結果在與大部隊匯合後,他們遇到了咒血母蛛的襲擊,不少人負傷,也有幾人變成了母蛛肚子裡的美食。
這時有不少人建議終止狩獵,盡快回去。可也有不少人執意留下。
在這最危險的時刻,一直號稱保衛村民的民兵自衛隊傾向繼續前進,再狩獵幾天返回鎮上。
於是在亞布拉齊山脈開采礦石時,大部隊遇到了森林狼王帶領的狼群圍攻。
很多村民命喪當場,只有小部分人活了下來。
諾頓雖然被狼群咬下雙腿,可他還算幸運的,畢竟命被保了下來。
但也因此意志消沉,每天被噩夢纏身。
威斯邁求購寧神水,一方面是想治愈兒子的疾病,另一方面也想緩解他的精神壓力,讓其心情舒適一些。
聽完威斯邁的講述,亞諾問:“這次狩獵行動民兵自衛隊派出的人是黑爾嗎?”
“那倒不是,這次狩獵行動負責人是民兵自衛隊的圖雷,”那位年輕婦人,也就是諾頓妻子接口說,“圖雷經過這次狩獵事故,被民兵自衛隊開除,誰也不知道他去了哪裡,不過聽人說他好像去獅牙堡打零工去了”。
亞諾緩緩點頭,難怪在他的記憶裡狩獵行動很久沒有開啟,離他記憶最近的一次,就是上次父母在行動中意外身亡。
從威斯邁與諾頓妻子的話裡,亞諾也暫時找不到更加可疑的地方。
他在意的是黑爾,可這次行動黑爾並沒有參與,要說唯一的疑點, 大概就是竹架下面一堆價值不菲的金礦石。
他不認為諾頓有分辨金礦的能力,也不相信鐵匠鋪的克魯克會看走眼,那為什麽這堆金礦會無人問津呢?
但是自己掌握著礦物與工程學技術。
有過網遊經驗的玩家都知道,在一款遊戲裡工程煉金都是很燒錢的,這樣一塊金礦,雖然含量不多,但絕對稱得上是一筆巨款。
亞諾想了想說:“我可以把寧神水藥劑給你們......”
威斯邁一家各個挺直腰板,瞪大眼睛向他看來。
“但是,我有一個條件”。
威斯邁急忙問:“什麽條件”。
“礦石我可以留下,但這點礦石不足以支付藥劑的費用,”亞諾指著竹架上的草藥說,“我需要再加一些草藥,當然,草藥的品種由我挑選”。

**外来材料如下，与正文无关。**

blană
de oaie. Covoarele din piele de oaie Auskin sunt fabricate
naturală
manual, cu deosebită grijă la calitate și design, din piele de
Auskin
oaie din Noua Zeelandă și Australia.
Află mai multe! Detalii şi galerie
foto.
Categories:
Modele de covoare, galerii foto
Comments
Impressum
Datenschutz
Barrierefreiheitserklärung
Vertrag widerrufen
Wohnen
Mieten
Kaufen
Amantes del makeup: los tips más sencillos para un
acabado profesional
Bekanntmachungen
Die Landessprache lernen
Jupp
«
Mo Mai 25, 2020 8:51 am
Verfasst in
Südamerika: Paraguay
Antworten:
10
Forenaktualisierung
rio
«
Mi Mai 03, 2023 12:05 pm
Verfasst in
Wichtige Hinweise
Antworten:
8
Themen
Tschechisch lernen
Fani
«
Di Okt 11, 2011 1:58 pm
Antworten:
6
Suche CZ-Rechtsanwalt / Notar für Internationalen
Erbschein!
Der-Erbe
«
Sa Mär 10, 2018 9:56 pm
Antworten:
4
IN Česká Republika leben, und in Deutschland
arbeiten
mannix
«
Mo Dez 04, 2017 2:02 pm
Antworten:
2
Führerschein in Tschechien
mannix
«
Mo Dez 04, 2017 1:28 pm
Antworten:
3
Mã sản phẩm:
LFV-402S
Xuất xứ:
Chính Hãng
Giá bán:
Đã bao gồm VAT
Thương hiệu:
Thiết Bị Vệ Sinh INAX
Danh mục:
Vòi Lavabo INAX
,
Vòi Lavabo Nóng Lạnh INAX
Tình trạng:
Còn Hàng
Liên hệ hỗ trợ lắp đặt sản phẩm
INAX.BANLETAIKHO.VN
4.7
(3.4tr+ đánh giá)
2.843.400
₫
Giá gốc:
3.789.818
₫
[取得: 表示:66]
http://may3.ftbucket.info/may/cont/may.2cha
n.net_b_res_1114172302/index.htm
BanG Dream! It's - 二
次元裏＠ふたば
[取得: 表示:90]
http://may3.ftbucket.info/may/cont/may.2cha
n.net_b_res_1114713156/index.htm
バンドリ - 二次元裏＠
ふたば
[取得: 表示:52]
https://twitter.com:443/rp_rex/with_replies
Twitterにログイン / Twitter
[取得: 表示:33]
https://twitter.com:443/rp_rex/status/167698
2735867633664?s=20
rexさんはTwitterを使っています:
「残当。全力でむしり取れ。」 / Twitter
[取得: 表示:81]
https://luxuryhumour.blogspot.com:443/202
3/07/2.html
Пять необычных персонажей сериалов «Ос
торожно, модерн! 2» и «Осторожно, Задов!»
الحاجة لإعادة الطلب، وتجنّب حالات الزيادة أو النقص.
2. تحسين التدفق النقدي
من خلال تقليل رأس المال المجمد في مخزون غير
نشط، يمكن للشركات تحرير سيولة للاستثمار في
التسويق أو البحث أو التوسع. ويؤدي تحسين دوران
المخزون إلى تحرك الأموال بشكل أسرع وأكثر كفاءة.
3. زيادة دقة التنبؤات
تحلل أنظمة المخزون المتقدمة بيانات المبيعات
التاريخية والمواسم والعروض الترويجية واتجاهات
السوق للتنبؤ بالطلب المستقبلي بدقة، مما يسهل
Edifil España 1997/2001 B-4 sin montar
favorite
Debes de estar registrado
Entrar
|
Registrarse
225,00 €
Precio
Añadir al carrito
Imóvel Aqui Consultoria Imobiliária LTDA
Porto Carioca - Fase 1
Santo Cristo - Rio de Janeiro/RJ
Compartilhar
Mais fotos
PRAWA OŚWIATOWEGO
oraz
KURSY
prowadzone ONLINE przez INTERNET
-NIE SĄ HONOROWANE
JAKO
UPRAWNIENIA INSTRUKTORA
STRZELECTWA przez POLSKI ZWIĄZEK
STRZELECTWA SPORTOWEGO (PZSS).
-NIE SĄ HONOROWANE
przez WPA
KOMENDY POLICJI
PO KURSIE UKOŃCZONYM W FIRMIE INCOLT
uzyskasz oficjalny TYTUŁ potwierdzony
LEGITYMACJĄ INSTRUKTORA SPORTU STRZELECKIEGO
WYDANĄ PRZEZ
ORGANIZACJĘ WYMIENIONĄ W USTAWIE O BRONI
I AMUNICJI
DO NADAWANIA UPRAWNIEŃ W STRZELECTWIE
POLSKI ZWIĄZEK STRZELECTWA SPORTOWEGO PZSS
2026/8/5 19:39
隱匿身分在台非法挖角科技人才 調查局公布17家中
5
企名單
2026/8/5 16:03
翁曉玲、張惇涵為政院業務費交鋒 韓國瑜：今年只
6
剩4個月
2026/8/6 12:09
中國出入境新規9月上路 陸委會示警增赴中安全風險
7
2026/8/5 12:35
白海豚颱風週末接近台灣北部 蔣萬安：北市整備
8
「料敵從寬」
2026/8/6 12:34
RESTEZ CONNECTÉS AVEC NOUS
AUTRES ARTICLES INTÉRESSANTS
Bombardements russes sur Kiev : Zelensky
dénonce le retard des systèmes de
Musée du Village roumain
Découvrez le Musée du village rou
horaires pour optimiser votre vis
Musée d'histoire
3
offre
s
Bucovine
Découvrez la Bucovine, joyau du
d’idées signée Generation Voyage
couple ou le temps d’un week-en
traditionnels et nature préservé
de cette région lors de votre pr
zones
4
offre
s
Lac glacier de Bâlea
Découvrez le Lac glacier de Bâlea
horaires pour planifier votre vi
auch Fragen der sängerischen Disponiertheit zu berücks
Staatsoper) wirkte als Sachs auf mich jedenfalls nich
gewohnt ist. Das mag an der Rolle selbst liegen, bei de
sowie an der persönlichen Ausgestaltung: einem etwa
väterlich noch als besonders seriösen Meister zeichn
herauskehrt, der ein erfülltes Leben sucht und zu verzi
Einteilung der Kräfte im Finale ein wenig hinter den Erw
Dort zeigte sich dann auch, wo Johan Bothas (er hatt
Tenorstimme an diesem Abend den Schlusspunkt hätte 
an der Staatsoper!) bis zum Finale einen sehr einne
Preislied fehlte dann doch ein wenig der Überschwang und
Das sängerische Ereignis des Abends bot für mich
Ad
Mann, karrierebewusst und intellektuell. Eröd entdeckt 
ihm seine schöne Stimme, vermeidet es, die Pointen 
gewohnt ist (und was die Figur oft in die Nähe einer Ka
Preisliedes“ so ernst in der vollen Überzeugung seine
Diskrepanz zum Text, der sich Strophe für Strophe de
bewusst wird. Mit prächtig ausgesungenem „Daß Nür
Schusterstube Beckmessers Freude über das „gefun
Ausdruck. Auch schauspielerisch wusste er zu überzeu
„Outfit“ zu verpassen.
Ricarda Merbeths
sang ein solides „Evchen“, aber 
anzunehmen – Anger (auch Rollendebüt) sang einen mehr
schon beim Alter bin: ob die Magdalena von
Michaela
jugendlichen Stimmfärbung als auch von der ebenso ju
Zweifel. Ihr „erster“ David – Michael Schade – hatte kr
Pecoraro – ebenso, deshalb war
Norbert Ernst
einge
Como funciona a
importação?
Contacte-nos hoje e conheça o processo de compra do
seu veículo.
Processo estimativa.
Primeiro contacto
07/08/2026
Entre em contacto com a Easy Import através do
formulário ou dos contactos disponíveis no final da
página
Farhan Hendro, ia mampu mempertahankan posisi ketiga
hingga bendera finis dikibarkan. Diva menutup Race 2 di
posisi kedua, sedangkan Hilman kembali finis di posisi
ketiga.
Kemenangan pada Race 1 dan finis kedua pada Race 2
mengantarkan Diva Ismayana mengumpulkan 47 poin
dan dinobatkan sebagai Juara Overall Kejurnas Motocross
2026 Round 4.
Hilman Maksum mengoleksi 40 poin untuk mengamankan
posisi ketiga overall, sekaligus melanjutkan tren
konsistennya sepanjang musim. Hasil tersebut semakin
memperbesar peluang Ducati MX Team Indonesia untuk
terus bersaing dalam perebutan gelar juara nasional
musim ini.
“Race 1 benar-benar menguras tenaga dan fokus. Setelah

“可以可以,沒有問題,”威斯邁毫不猶豫地答應,“您隨便選,您想要多少都可以!”
他原本還有些懷疑這堆礦石是不是真如兒子所說是大寶貝,亞諾這番話正好打消了他的念頭。
交易達成。
亞諾以三瓶寧神水與一瓶低階生命藥劑換取了一堆看似銅礦的金礦石與十幾株已經成熟的鼠尾草與風騎蘑菇。
不過接下來他沒有回家。
他原路返回,此時已經臨近傍晚,市政廣場前布告欄人已經少了很多。
他走上前將那威斯邁家的委托撕掉,這樣會避免如果再有人找到威斯邁家因此暴露了他曾經去過的事實。
然後他背著沉重的行囊,半個小時後,回到了家。